*Records for this exercise*
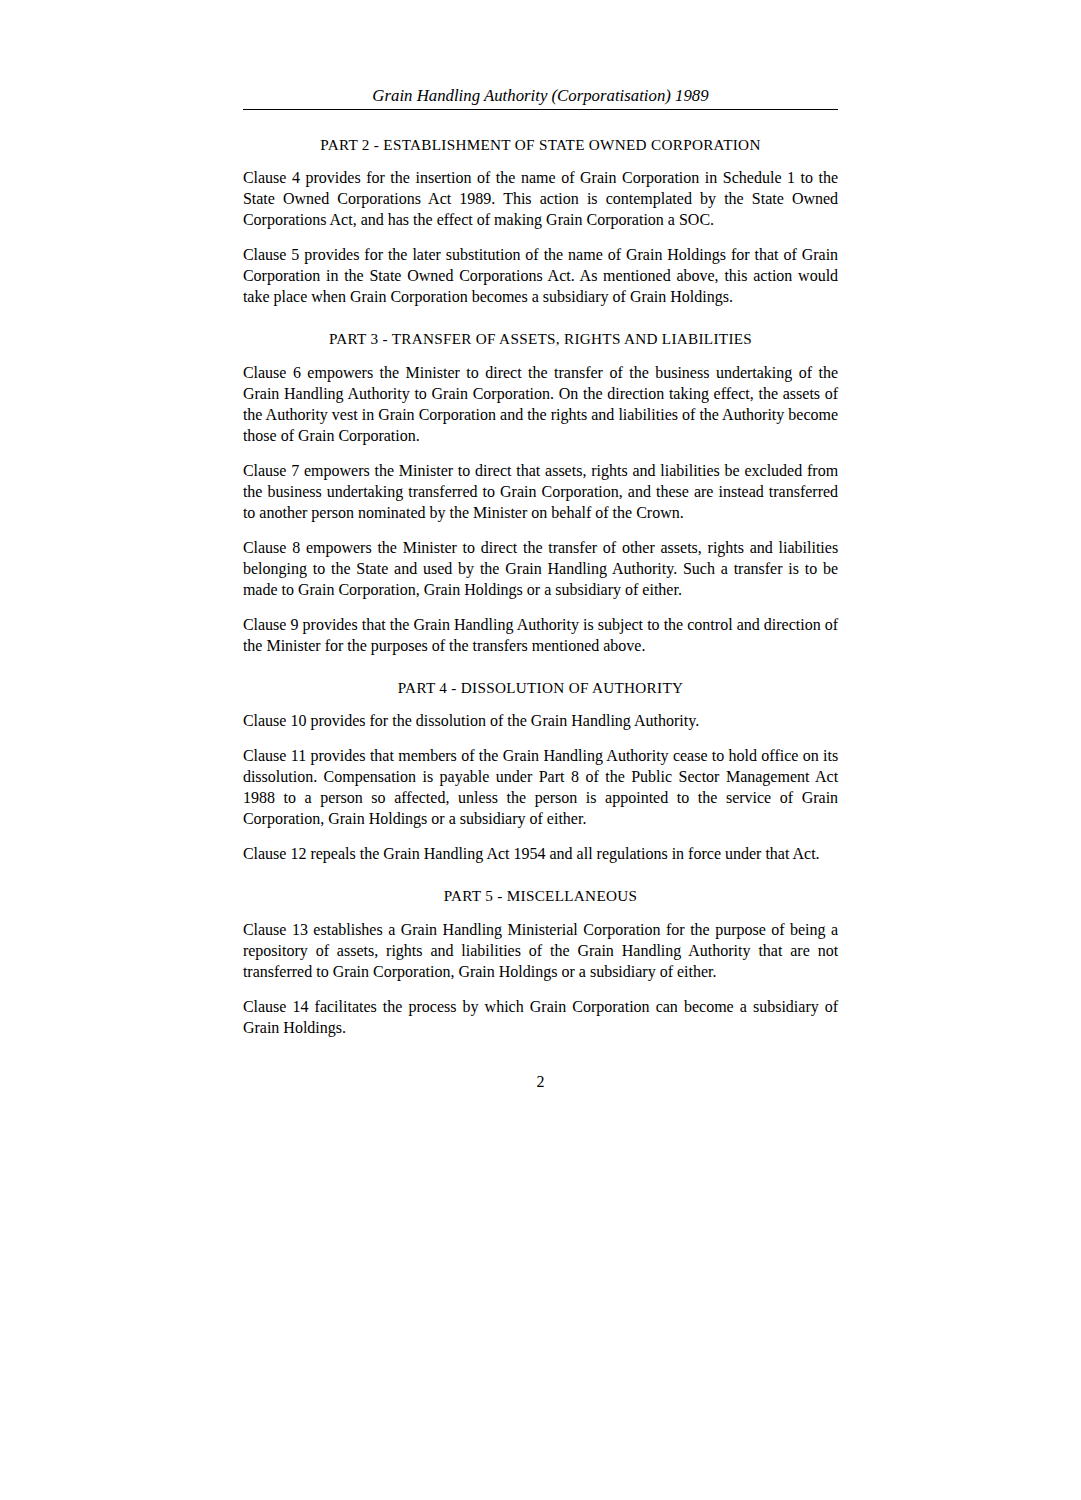Grain Handling Authority (Corporatisation) 1989
PART 2 - ESTABLISHMENT OF STATE OWNED CORPORATION
Clause 4 provides for the insertion of the name of Grain Corporation in Schedule 1 to the State Owned Corporations Act 1989. This action is contemplated by the State Owned Corporations Act, and has the effect of making Grain Corporation a SOC.
Clause 5 provides for the later substitution of the name of Grain Holdings for that of Grain Corporation in the State Owned Corporations Act. As mentioned above, this action would take place when Grain Corporation becomes a subsidiary of Grain Holdings.
PART 3 - TRANSFER OF ASSETS, RIGHTS AND LIABILITIES
Clause 6 empowers the Minister to direct the transfer of the business undertaking of the Grain Handling Authority to Grain Corporation. On the direction taking effect, the assets of the Authority vest in Grain Corporation and the rights and liabilities of the Authority become those of Grain Corporation.
Clause 7 empowers the Minister to direct that assets, rights and liabilities be excluded from the business undertaking transferred to Grain Corporation, and these are instead transferred to another person nominated by the Minister on behalf of the Crown.
Clause 8 empowers the Minister to direct the transfer of other assets, rights and liabilities belonging to the State and used by the Grain Handling Authority. Such a transfer is to be made to Grain Corporation, Grain Holdings or a subsidiary of either.
Clause 9 provides that the Grain Handling Authority is subject to the control and direction of the Minister for the purposes of the transfers mentioned above.
PART 4 - DISSOLUTION OF AUTHORITY
Clause 10 provides for the dissolution of the Grain Handling Authority.
Clause 11 provides that members of the Grain Handling Authority cease to hold office on its dissolution. Compensation is payable under Part 8 of the Public Sector Management Act 1988 to a person so affected, unless the person is appointed to the service of Grain Corporation, Grain Holdings or a subsidiary of either.
Clause 12 repeals the Grain Handling Act 1954 and all regulations in force under that Act.
PART 5 - MISCELLANEOUS
Clause 13 establishes a Grain Handling Ministerial Corporation for the purpose of being a repository of assets, rights and liabilities of the Grain Handling Authority that are not transferred to Grain Corporation, Grain Holdings or a subsidiary of either.
Clause 14 facilitates the process by which Grain Corporation can become a subsidiary of Grain Holdings.
2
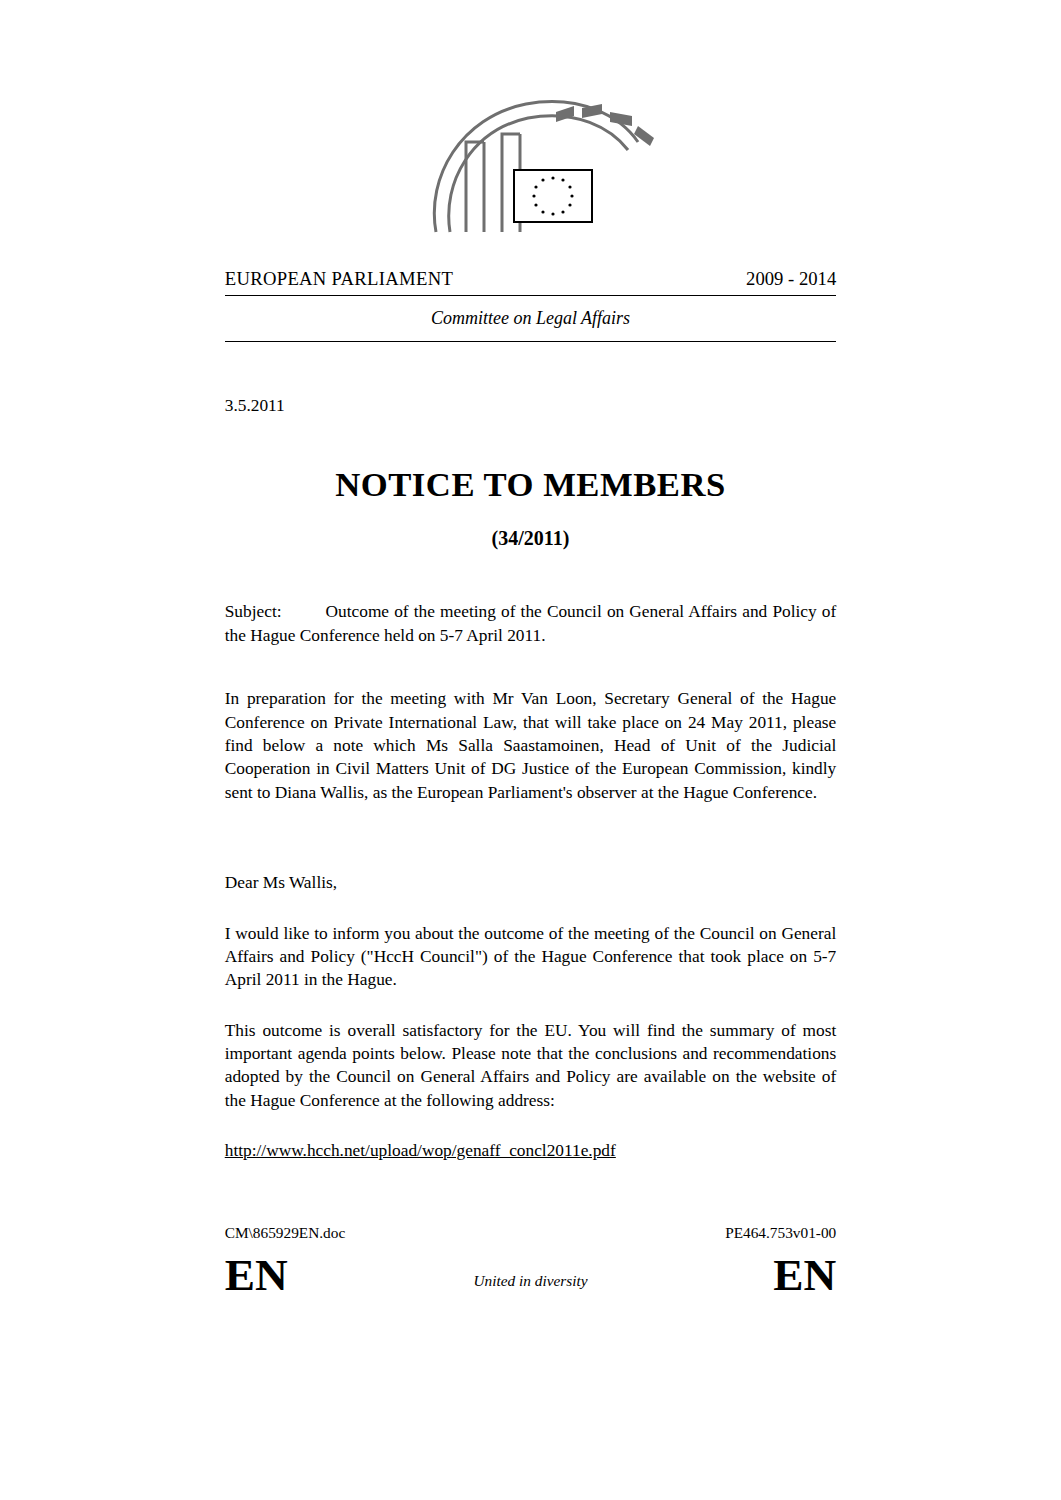EUROPEAN PARLIAMENT 2009 - 2014
Committee on Legal Affairs
3.5.2011
NOTICE TO MEMBERS
(34/2011)
Subject: Outcome of the meeting of the Council on General Affairs and Policy of the Hague Conference held on 5-7 April 2011.
In preparation for the meeting with Mr Van Loon, Secretary General of the Hague Conference on Private International Law, that will take place on 24 May 2011, please find below a note which Ms Salla Saastamoinen, Head of Unit of the Judicial Cooperation in Civil Matters Unit of DG Justice of the European Commission, kindly sent to Diana Wallis, as the European Parliament's observer at the Hague Conference.
Dear Ms Wallis,
I would like to inform you about the outcome of the meeting of the Council on General Affairs and Policy ("HccH Council") of the Hague Conference that took place on 5-7 April 2011 in the Hague.
This outcome is overall satisfactory for the EU. You will find the summary of most important agenda points below. Please note that the conclusions and recommendations adopted by the Council on General Affairs and Policy are available on the website of the Hague Conference at the following address:
http://www.hcch.net/upload/wop/genaff_concl2011e.pdf
CM\865929EN.doc PE464.753v01-00
EN United in diversity EN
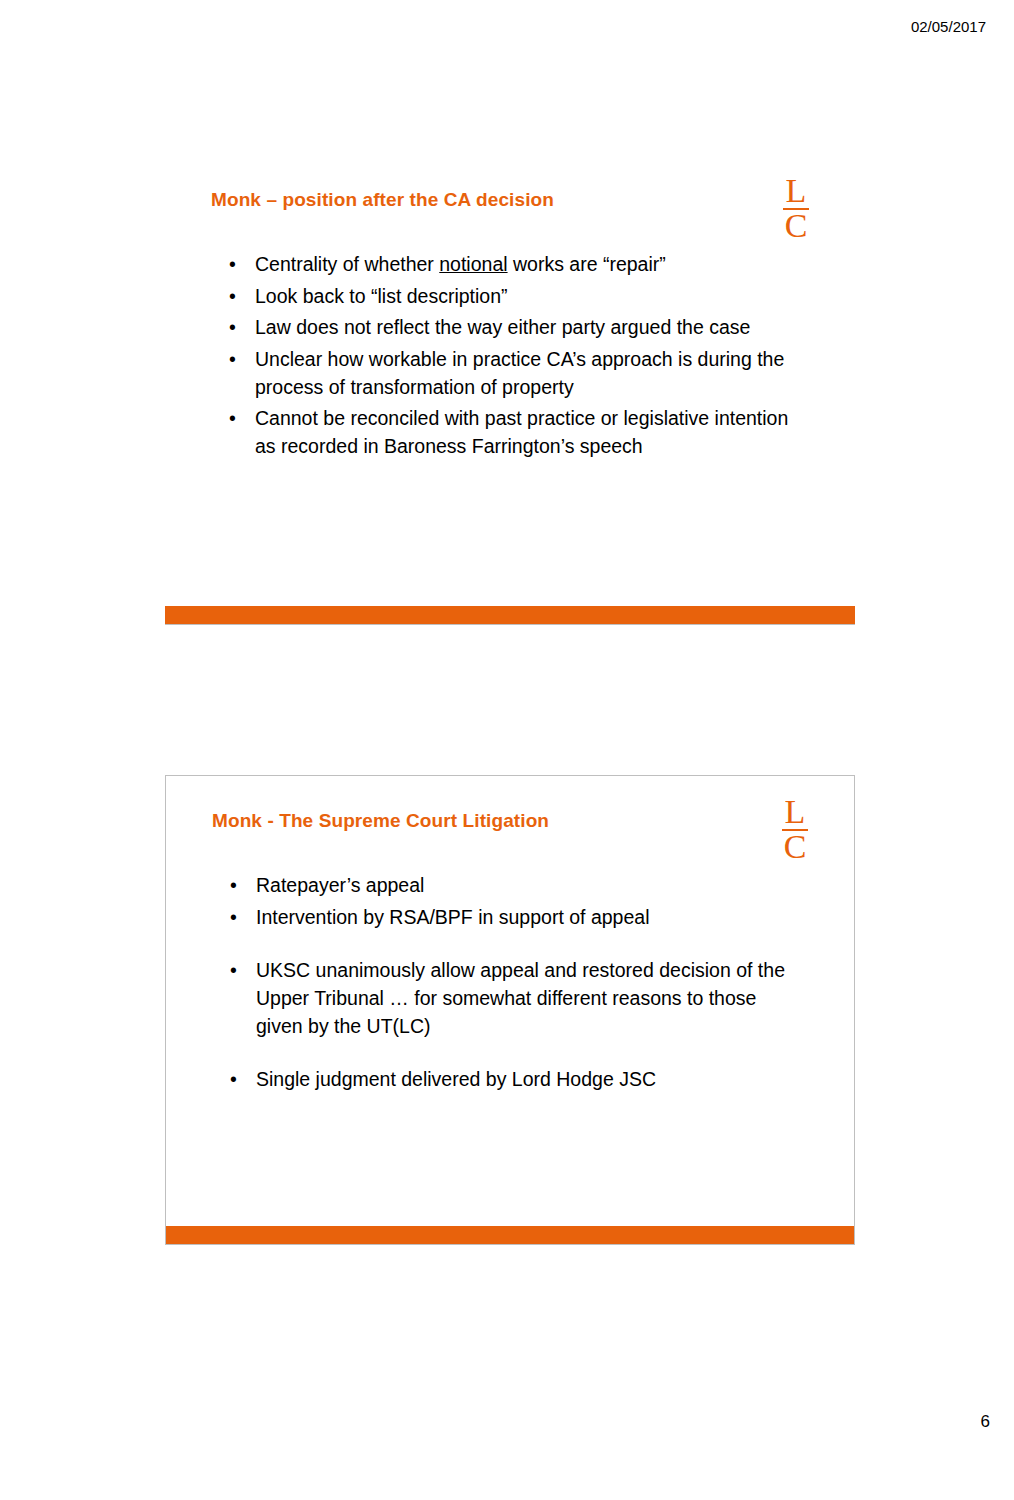02/05/2017
LC
Monk – position after the CA decision
Centrality of whether notional works are “repair”
Look back to “list description”
Law does not reflect the way either party argued the case
Unclear how workable in practice CA’s approach is during the process of transformation of property
Cannot be reconciled with past practice or legislative intention as recorded in Baroness Farrington’s speech
LC
Monk - The Supreme Court Litigation
Ratepayer’s appeal
Intervention by RSA/BPF in support of appeal
UKSC unanimously allow appeal and restored decision of the Upper Tribunal … for somewhat different reasons to those given by the UT(LC)
Single judgment delivered by Lord Hodge JSC
6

*Your assignment*
Your answer should be the exact lines above from the one with "NOTICE TO MEMBERS" through the one with "Subject: Outcome of", both included, and nothing besides.

*Your response*
NOTICE TO MEMBERS
(34/2011)
Subject: Outcome of the meeting of the Council on General Affairs and Policy of the Hague Conference held on 5-7 April 2011.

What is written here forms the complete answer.